** What the task asks **
For this listing, reproduce the line with "left elbow: (269, 232)", the line with "right elbow: (404, 830)", and the lines between, exactly as they stand. Leave out pictures and all other lines.

** Information provided **
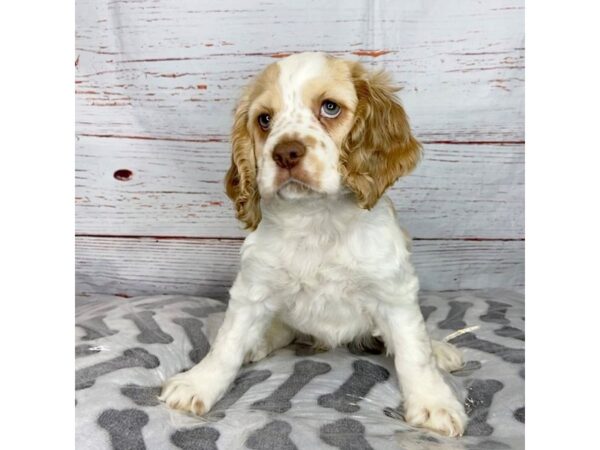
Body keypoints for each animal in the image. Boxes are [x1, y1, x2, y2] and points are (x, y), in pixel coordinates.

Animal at [161, 51, 468, 436]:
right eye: (264, 119)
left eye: (330, 108)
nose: (286, 153)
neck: (316, 217)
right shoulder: (253, 289)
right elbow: (228, 343)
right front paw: (199, 383)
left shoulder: (393, 292)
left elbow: (414, 351)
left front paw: (432, 402)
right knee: (280, 331)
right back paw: (257, 343)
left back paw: (440, 350)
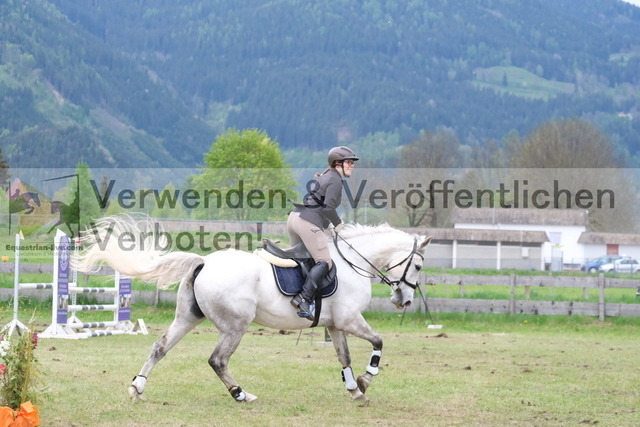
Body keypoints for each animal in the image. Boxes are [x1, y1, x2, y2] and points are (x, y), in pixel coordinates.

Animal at [73, 215, 431, 403]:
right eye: (417, 266)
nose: (404, 301)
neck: (352, 261)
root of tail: (204, 261)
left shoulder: (334, 324)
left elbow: (343, 356)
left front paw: (355, 391)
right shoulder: (349, 319)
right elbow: (378, 342)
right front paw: (366, 380)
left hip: (188, 317)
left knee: (160, 347)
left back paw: (137, 387)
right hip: (236, 324)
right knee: (217, 360)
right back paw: (240, 394)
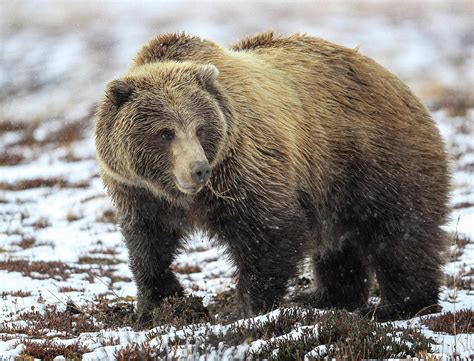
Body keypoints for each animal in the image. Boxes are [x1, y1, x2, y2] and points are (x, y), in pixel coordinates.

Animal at [94, 32, 450, 322]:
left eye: (200, 128)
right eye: (165, 132)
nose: (198, 168)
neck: (185, 196)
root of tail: (398, 82)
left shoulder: (245, 167)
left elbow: (269, 232)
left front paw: (248, 308)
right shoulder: (138, 191)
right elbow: (148, 243)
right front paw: (158, 304)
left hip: (376, 160)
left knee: (401, 234)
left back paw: (400, 305)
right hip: (334, 186)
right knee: (339, 247)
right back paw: (327, 298)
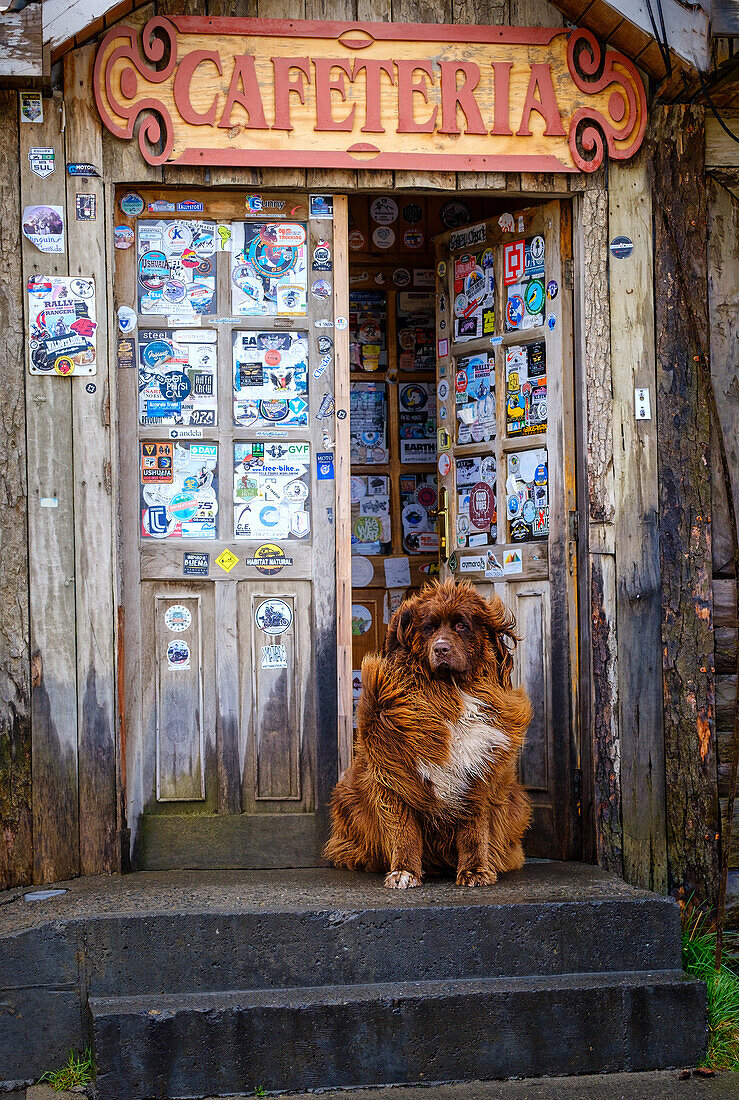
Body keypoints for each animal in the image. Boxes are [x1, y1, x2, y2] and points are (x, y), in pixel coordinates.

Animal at [325, 580, 532, 888]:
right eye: (429, 628)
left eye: (461, 625)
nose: (441, 648)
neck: (450, 693)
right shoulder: (394, 774)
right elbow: (404, 830)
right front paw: (404, 872)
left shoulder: (480, 775)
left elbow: (475, 830)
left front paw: (475, 871)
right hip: (348, 796)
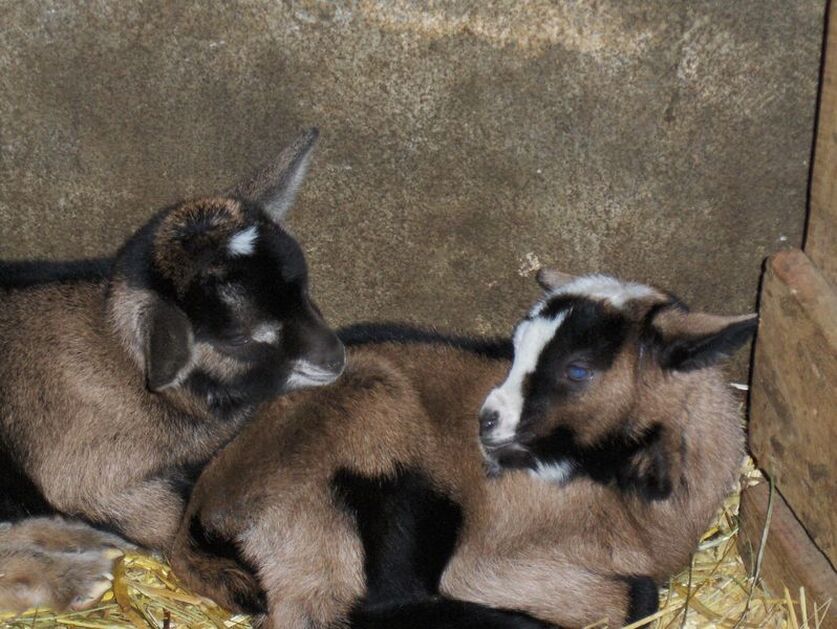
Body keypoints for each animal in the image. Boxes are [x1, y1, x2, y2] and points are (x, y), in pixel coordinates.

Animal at [173, 270, 756, 628]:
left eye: (578, 369)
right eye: (515, 350)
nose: (486, 419)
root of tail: (200, 521)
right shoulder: (493, 560)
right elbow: (636, 597)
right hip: (359, 469)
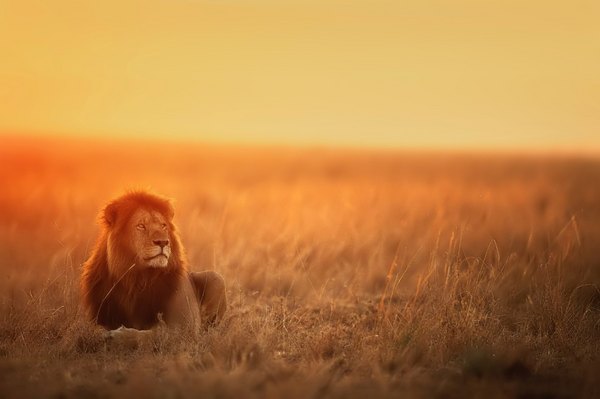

** Solution for this task **
left elbow: (269, 232)
left front paw: (248, 308)
right shoulder: (138, 191)
right elbow: (148, 243)
right front paw: (158, 304)
left hip: (376, 160)
left knee: (401, 234)
left back paw: (400, 305)
right hip: (334, 186)
right knee: (339, 247)
right back paw: (327, 298)
Body keypoints for each animal in the image. Boxes are [x1, y1, x2, y2] and points are (x, y), in pixel coordinates.

Animal at [325, 580, 532, 888]:
right eye: (429, 628)
left eye: (461, 625)
nose: (441, 648)
neck: (450, 693)
right shoulder: (394, 774)
right elbow: (404, 830)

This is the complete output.